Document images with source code
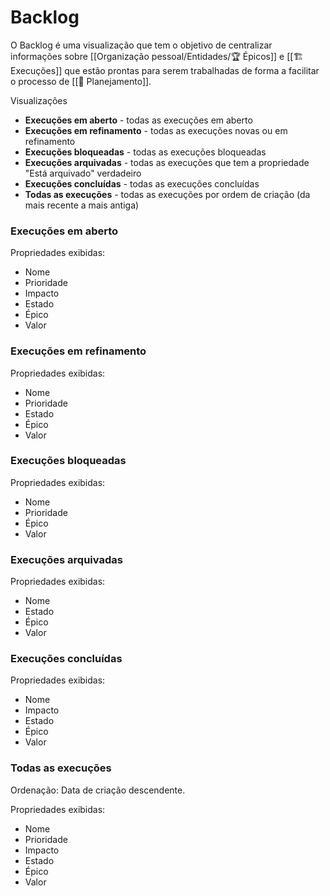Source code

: # Backlog

O Backlog é uma visualização que tem o objetivo de centralizar informações sobre [[Organização pessoal/Entidades/🏆 Épicos]] e [[🏗️ Execuções]] que estão prontas para serem trabalhadas de forma a facilitar o processo de [[📆 Planejamento]].

Visualizações

- **Execuções em aberto** - todas as execuções em aberto
- **Execuções em refinamento** - todas as execuções novas ou em refinamento
- **Execuções bloqueadas** - todas as execuções bloqueadas
- **Execuções arquivadas** - todas as execuções que tem a propriedade "Está arquivado" verdadeiro
- **Execuções concluídas** - todas as execuções concluídas
- **Todas as execuções** - todas as execuções por ordem de criação (da mais recente a mais antiga)

### Execuções em aberto

Propriedades exibidas:
- Nome
- Prioridade
- Impacto
- Estado
- Épico
- Valor

### Execuções em refinamento

Propriedades exibidas:
- Nome
- Prioridade
- Estado
- Épico
- Valor

### Execuções bloqueadas

Propriedades exibidas:
- Nome
- Prioridade
- Épico
- Valor

### Execuções arquivadas

Propriedades exibidas:
- Nome
- Estado
- Épico
- Valor

### Execuções concluídas

Propriedades exibidas:
- Nome
- Impacto
- Estado
- Épico
- Valor

### Todas as execuções

Ordenação: Data de criação descendente.

Propriedades exibidas:
- Nome
- Prioridade
- Impacto
- Estado
- Épico
- Valor
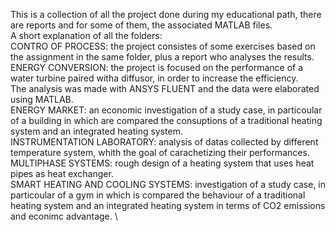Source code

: This is a collection of all the project done during my educational path, there are reports and for some of them, the associated MATLAB files. \
A short explanation of all the folders: \
CONTRO OF PROCESS: the project consistes of some exercises based on the assignment in the same folder, plus a report who analyses the results. \
ENERGY CONVERSION: the project is focused on the performance of a water turbine paired witha diffusor, in order to increase the efficiency. \
The analysis was made with ANSYS FLUENT and the data were elaborated using MATLAB. \
ENERGY MARKET: an economic investigation of a study case, in particoular of a building in which are compared the consuptions of a traditional heating system and an integrated heating system. \
INSTRUMENTATION LABORATORY: analysis of datas collected by different temperature system, whith the goal of carachetizing their performances. \
MULTIPHASE SYSTEMS: rough design of a heating system that uses heat pipes as heat exchanger. \
SMART HEATING AND COOLING SYSTEMS: investigation of a study case, in particoular of a gym in which is compared the behaviour of a traditional heating system and an integrated heating system in terms of CO2 emissions and econimc advantage. \
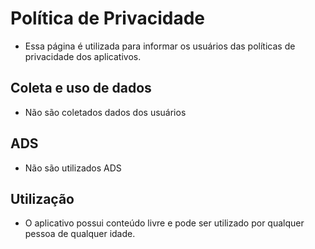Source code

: # Política de Privacidade

- Essa página é utilizada para informar os usuários das políticas de privacidade dos aplicativos.

## Coleta e uso de dados

- Não são coletados dados dos usuários

## ADS

- Não são utilizados ADS

## Utilização

- O aplicativo possui conteúdo livre e pode ser utilizado por qualquer pessoa de qualquer idade.
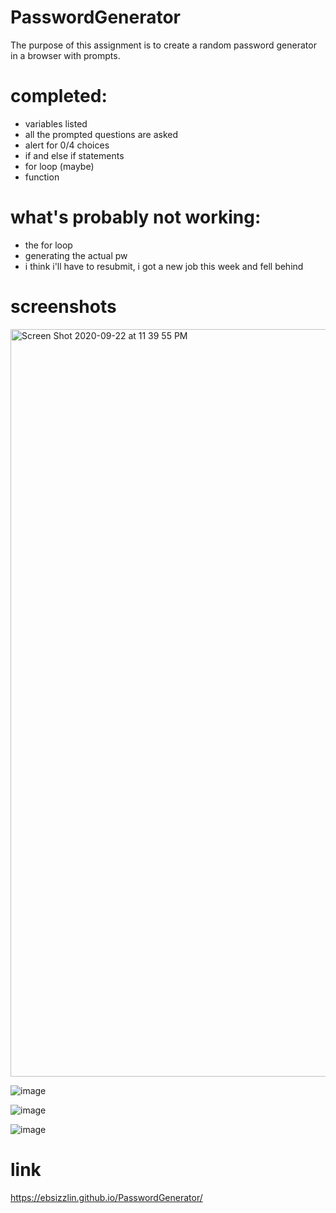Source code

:# PasswordGenerator

The purpose of this assignment is to create a random password generator in a browser with prompts.

# completed:

- variables listed
- all the prompted questions are asked
- alert for 0/4 choices
- if and else if statements
- for loop (maybe)
- function

# what's probably not working:

- the for loop
- generating the actual pw
- i think i'll have to resubmit, i got a new job this week and fell behind

# screenshots

<img width="1196" alt="Screen Shot 2020-09-22 at 11 39 55 PM" src="https://user-images.githubusercontent.com/70185995/93964274-3c956200-fd2d-11ea-9530-7c7da2ec2c7e.png">

![image](https://user-images.githubusercontent.com/70185995/93964299-4919ba80-fd2d-11ea-9a32-f97739bf993a.png)

![image](https://user-images.githubusercontent.com/70185995/93964337-58990380-fd2d-11ea-9e0d-cac174fe56e4.png)

![image](https://user-images.githubusercontent.com/70185995/93964411-7b2b1c80-fd2d-11ea-8a6d-5e09e02cdd6d.png)

# link

https://ebsizzlin.github.io/PasswordGenerator/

#### [EXERCISE DIRECTIONS]
From the entries above, restate word for word the lines from the line containing "O Backlog é" to the line containing "- **Execuções arquivadas**", both ends included, and nothing more.

#### [ANSWER TO THIS PROBLEM]
O Backlog é uma visualização que tem o objetivo de centralizar informações sobre [[Organização pessoal/Entidades/🏆 Épicos]] e [[🏗️ Execuções]] que estão prontas para serem trabalhadas de forma a facilitar o processo de [[📆 Planejamento]].

Visualizações

- **Execuções em aberto** - todas as execuções em aberto
- **Execuções em refinamento** - todas as execuções novas ou em refinamento
- **Execuções bloqueadas** - todas as execuções bloqueadas
- **Execuções arquivadas** - todas as execuções que tem a propriedade "Está arquivado" verdadeiro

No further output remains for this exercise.